Networks can be constructed from various types of genome-wide data to predict the properties of complex genetic systems. A new study shows that the power of networks to predict biological properties of the genes involved can be increased by integrating expression data with information about QTLs, transcription-factor binding sites and protein–protein interactions.

Schadt and colleagues used previously published yeast data, from several different sources, to construct networks that they then validated against independent data and their own experimental observations. First, they looked at expression data from 112 genetically distinct yeast offspring that were generated from a cross between two parental strains, and used this to construct a co-expression network. This showed them which genes tended to be expressed together and allowed them to identify 15 co-expressed modules. Twelve of these modules were significantly enriched for at least one functional category from the Gene Ontology (GO) database. They then compared the expression data with genotypic data from the same 112 strains in order to obtain expression QTLs (eQTLs), which show the contribution of variation at particular loci to expression differences. They found that 14 of their co-expression modules were associated with particular eQTL hot spots, suggesting coordinated control of the genes within each module by common factors associated with those eQTLs. Consistent with this, they found that the genes within each module were enriched for binding sites for transcription factors that are causally associated with the module.

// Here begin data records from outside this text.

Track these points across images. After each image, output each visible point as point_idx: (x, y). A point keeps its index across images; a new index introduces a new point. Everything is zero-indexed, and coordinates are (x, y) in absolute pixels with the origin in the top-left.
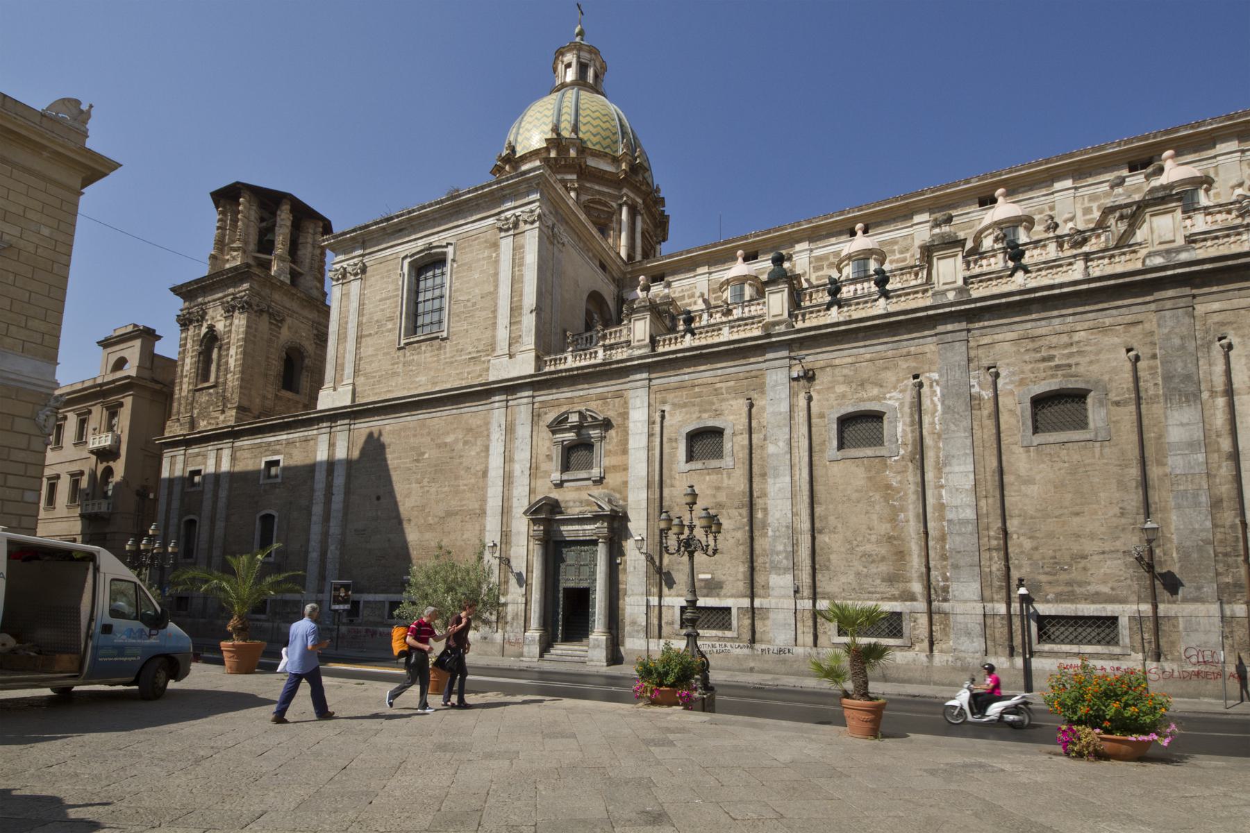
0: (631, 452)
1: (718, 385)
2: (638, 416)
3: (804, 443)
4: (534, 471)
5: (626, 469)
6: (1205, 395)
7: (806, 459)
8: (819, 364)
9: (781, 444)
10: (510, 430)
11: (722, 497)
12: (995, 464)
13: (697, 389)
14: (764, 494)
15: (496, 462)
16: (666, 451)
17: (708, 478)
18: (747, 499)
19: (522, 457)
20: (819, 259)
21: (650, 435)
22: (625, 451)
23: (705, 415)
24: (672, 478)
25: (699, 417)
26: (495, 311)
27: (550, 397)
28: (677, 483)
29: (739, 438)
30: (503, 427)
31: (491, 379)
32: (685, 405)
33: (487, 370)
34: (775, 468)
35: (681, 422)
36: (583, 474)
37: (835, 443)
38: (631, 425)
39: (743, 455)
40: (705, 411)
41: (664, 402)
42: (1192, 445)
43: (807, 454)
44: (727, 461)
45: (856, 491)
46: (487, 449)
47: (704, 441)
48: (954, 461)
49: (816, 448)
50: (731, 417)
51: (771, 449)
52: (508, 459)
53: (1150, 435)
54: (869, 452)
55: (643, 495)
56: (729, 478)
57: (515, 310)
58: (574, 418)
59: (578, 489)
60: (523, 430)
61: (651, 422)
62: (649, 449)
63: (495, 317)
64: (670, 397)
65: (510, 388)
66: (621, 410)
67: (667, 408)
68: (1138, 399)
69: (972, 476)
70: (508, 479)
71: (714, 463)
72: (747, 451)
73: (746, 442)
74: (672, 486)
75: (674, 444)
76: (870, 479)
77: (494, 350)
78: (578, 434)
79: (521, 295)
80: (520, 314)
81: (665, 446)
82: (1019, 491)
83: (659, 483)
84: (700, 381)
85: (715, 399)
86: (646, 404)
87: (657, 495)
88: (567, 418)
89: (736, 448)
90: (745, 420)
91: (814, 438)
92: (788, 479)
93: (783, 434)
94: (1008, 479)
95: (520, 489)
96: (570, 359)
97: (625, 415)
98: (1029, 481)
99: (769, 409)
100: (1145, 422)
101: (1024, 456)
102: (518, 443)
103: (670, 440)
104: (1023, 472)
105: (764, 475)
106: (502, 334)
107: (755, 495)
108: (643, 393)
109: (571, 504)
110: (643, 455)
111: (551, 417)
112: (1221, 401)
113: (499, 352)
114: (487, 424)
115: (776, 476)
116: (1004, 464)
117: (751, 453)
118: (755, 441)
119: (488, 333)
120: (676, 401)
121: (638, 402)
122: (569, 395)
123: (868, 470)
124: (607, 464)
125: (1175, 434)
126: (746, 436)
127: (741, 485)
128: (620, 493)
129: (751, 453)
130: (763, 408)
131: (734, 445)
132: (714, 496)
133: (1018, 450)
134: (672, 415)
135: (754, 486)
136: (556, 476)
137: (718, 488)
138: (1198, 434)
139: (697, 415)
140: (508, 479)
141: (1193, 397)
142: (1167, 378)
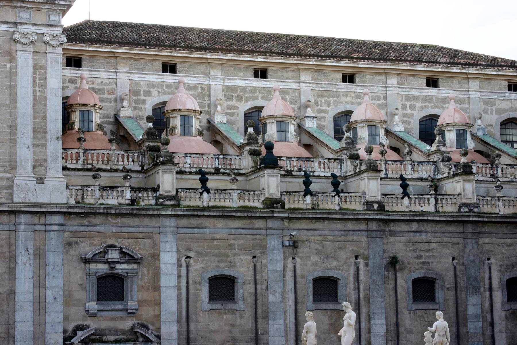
0: (163, 289)
1: (232, 242)
2: (168, 258)
3: (291, 296)
4: (68, 300)
5: (158, 303)
6: (482, 289)
7: (293, 307)
8: (304, 238)
9: (278, 295)
10: (40, 254)
11: (236, 333)
12: (395, 320)
13: (215, 243)
14: (266, 332)
15: (24, 286)
16: (192, 291)
17: (225, 316)
18: (254, 335)
19: (55, 284)
20: (229, 89)
21: (179, 277)
22: (157, 288)
23: (222, 265)
24: (196, 314)
25: (218, 266)
26: (13, 127)
27: (82, 228)
28: (201, 319)
29: (248, 286)
30: (31, 251)
31: (16, 200)
32: (206, 255)
33: (11, 187)
34: (274, 313)
35: (203, 268)
36: (118, 306)
37: (311, 298)
38: (162, 266)
39: (250, 300)
40: (222, 261)
41: (189, 249)
42: (477, 317)
43: (293, 304)
44: (241, 305)
45: (324, 333)
46: (12, 272)
47: (222, 288)
48: (376, 317)
49: (300, 300)
50: (242, 270)
51: (271, 298)
52: (40, 285)
53: (461, 309)
54: (331, 306)
55: (175, 328)
56: (241, 317)
57: (39, 131)
58: (114, 255)
59: (112, 319)
60: (55, 258)
61: (179, 266)
62: (179, 288)
63: (16, 134)
64: (194, 245)
65: (40, 212)
66: (151, 251)
67: (192, 254)
68: (456, 288)
69: (385, 327)
70: (40, 307)
71: (230, 306)
72: (254, 298)
73: (252, 291)
74: (197, 321)
75: (198, 287)
76: (331, 325)
77: (14, 167)
78: (112, 268)
79: (45, 117)
80: (45, 138)
81: (191, 287)
82: (406, 337)
83: (186, 318)
84: (218, 236)
85: (230, 253)
86: (175, 249)
87: (184, 329)
88: (106, 253)
89: (246, 294)
90: (252, 273)
91: (299, 292)
92: (282, 322)
93: (278, 287)
94: (402, 329)
95: (53, 315)
96: (97, 194)
97: (156, 257)
98: (410, 332)
99: (270, 268)
100: (459, 301)
101: (408, 316)
102: (49, 269)
103: (195, 282)
104: (408, 326)
105: (266, 317)
106: (25, 154)
107: (260, 332)
108: (170, 238)
109: (107, 332)
110: (173, 294)
111: (88, 249)
112: (488, 293)
113: (20, 171)
114: (12, 246)
115: (274, 319)
116: (399, 320)
117: (256, 300)
118: (259, 290)
119: (6, 149)
120: (199, 249)
121: (168, 247)
122: (102, 229)
123: (330, 318)
124: (140, 298)
125: (471, 310)
126: (252, 285)
127: (250, 325)
128: (153, 324)
129: (256, 300)
130: (266, 266)
131: (244, 291)
132: (231, 332)
133: (406, 312)
134: (195, 262)
135: (259, 325)
136: (93, 306)
137: (233, 326)
138: (479, 312)
139: (215, 264)
140: (40, 307)
141: (477, 290)
142: (468, 278)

However, these co-expression networks do not provide information on the connections between individual genes within modules. The authors therefore constructed Bayesian networks, into which they incorporated transcription-factor binding site and protein–protein interaction data from various sources as well as the expression and eQTL data. They constructed three networks: one based on expression data only, one based on expression and eQTL data, and one based on all the data types. When they compared the predictive powers of the three types of network, they all had a similar ability to predict the GO categories of the genes they contained. However, the complete data and eQTL networks were better at predicting the presence of specific transcription-factor target sites and the consequences of gene knockouts.

Using the Bayesian network that was based on all the data types, the authors identified potential causal regulators of the eQTL hot spots they had previously identified. Using deletions of the genes encoding these potential regulators, which included biosynthetic enzymes as well as transcription factors, they experimentally validated five of them for the predicted effect on module gene expression.

These results demonstrate the power of Bayesian networks and of using data from multiple sources. The predictive power will be increased further if data from different genetic and environmental backgrounds can be combined, and if time-series data and feedback effects can be incorporated into the algorithms.